Looking at the symbolic consequences of the veil, and veiling, in contemporary art post-9/11, seen in the work of international artists as painting, photography, film, video and sculpture, they merge historic material with the present-day.  See how large-scale photographs by the Jewish Moscow-based art collective, AES art group, from the series ‘The Witnesses of the Future’, is created for maximum political force.  AES art group consists of three Russian Jewish artists, Tatiana Arzamasova, Lev Evzovich and Evgeny Svyatsky, creating deceptive, actually even quite odd, looking and deceiving Machiavellian cityscapes of the leading Western capitals from New York to Paris, Rome to Sydney and Moscow to Berlin.  Of how they could look under the rise under a changed regime.  But not as we would instantly know or recognise them;  As in AES’s photograph of the Statue of Liberty, dressed in a full white burka carrying a Koranic text where the Declaration of Independence should be can be identified as ridiculous and foolish.  This photograph, ‘New Freedom 2006, AES The Witness of the Future’, is particularly anti-American because it is the gravest assault on American civil liberties.  The French gave the statue to the people of the United States over one hundred years ago in recognition of the friendship established during the American Revolution.  It was back in 1886, that President Grover Cleveland accepted the Statue on behalf of the United States and said “We will not forget that Liberty has here made her home; nor shall her chosen altar be neglected.”  And so it is, that, over the years, the Statue of Liberty has grown to embrace freedom and democracy.
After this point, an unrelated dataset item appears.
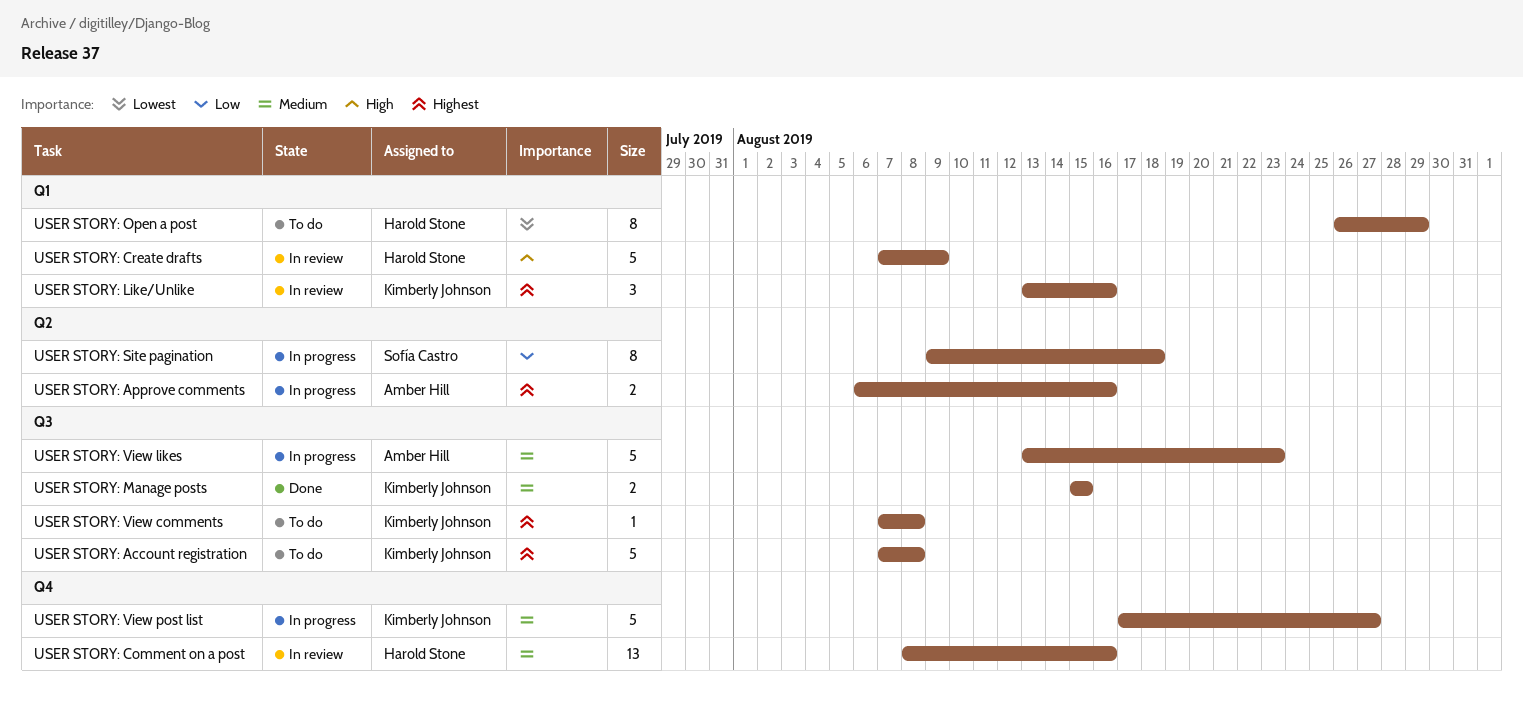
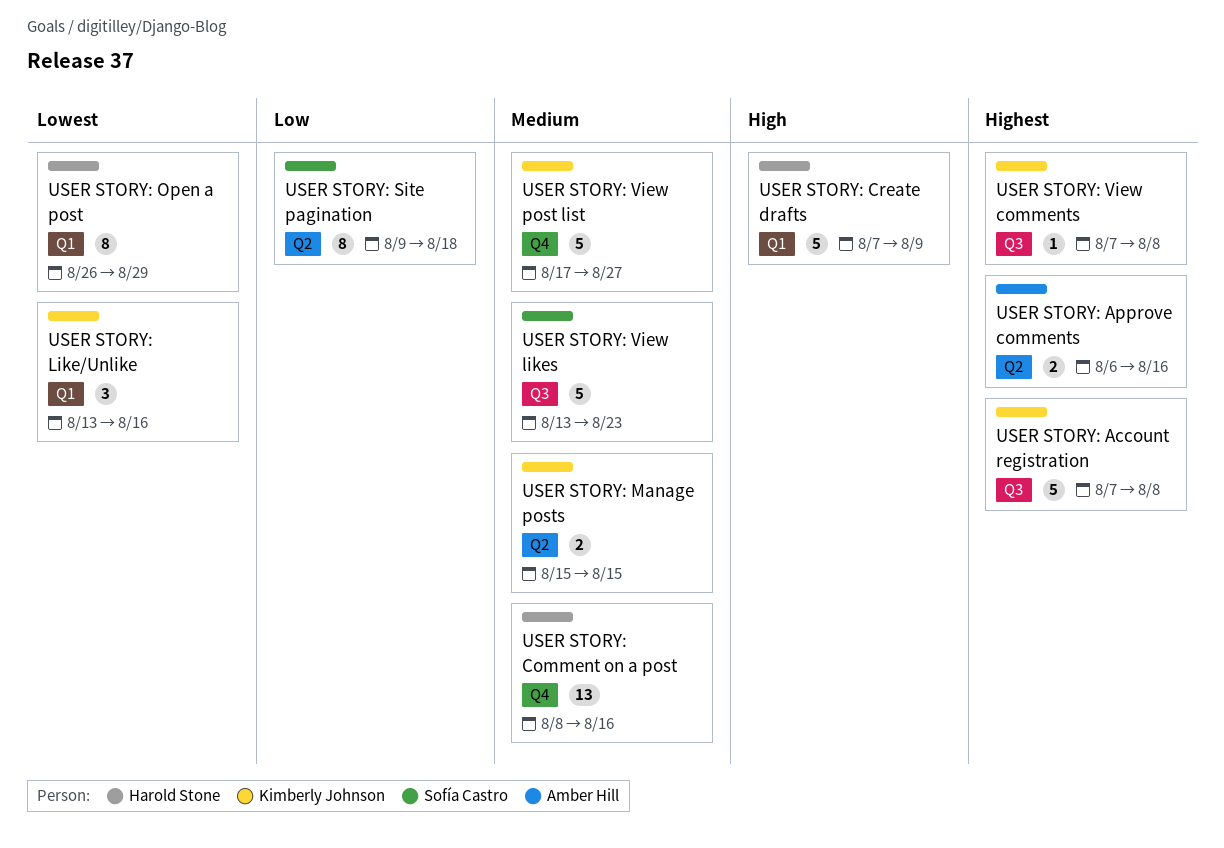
USER STORY: Like/Unlike, priority: Highest -> Lowest
USER STORY: Manage posts, label: Q3 -> Q2
USER STORY: View likes, owner: Amber Hill -> Sofía Castro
As this bizarre exercise of wrapping of the Statue of Liberty, a la Christo, will not convert its nature, or its significance, why do it?  Is this artwork a cheap and tacky political joke by these AES artists?  Who, especially being Jews, should know better about Judaism teaching respect for women, and female liberation.  Not to mention the thousands of first generation Jews, only in the last one-hundred years, escaping the pogroms of Russia or the Nazi death camps of Europe, who came through nearby Ellis Island, witnessing the Statue and partaking of the fruits of American independence first hand – for them and their artistic descendants.

In fact, it is the rights of free expressions, recognised and guaranteed in the First Amendment of the U.S. Constitution, that has allowed people who, under totalitarian regimes would, as servants of the state, not be allowed to express themselves in such a manner –in some instances facing re-education camps, even the death penalty.  In the States, this guarantee of expression has allowed scientists, musicians and artists to flourish.  To expand and advance their respective fields.  All while questioning the authority of the U.S. government; if not the First Amendment itself.

With artists visualising the veil as an Islamic institution associated with Muslims and Islam, is it not, that art that incorporates the image of a veil anything but anti-Islamic?   Or, in fact, just simply insulting and abusive to Westerners, in what can be nothing more than an invidious and crude attack, in these post 9/11 times.

Satirical computer digitally-manipulated images, such as the above mentioned AES photographs, are like Hollywood-esque storyboards.  Chasing the deep-rooted phobia of today’s post-modern, postcolonial, post-Cold War alliance, their artwork is lost in taste and discernment for truth that is acquired by a surreptitious anti-Americanism?

Another AES photograph, ‘London 2006’ has an onion dome capping the top of Big Ben and columns on top of the Houses of Parliament looking like a mosque, surely giving false credence and testimony to the invention that Islam is totalitarian.

This is surprising, as Islamic art has dominated Western artistic traditions for over five hundred years, and opened up the possibilities of abstraction; of colour fields; and of relationships between form and content.  It begs questions about why art, that is supposed to transform barriers, is actually creating them.

Even Edward Said’s influence – being the spirit of left post-structuralism and Orientalism – shows, the alliance between al-Qaida, the Taliban, the Afghanis and the anti-war artist is ever strong, following the brush-marked-footsteps of British graffiti artist Bansky, painting over Israel’s West Bank security wall with images that no doubt politically challenge Israel, and America.

By exploring how the artist has an uncanny knack of having his finger on the pulse of what is concerning people, by asking is anti-Americanism in art a Herculean political expression (against Bush or America), or, somewhat independently, a mere misappropriation of artistic skills – that has nothing to do with any President, or indeed art.  Nevertheless has in fact more to do with consciously insulting the skeleton of the American people per se.  Remember, according to artist Robert Rauschenberg, “it’s only through the arts that people can speak to each other, that’s why artists are more dangerous than soldiers.”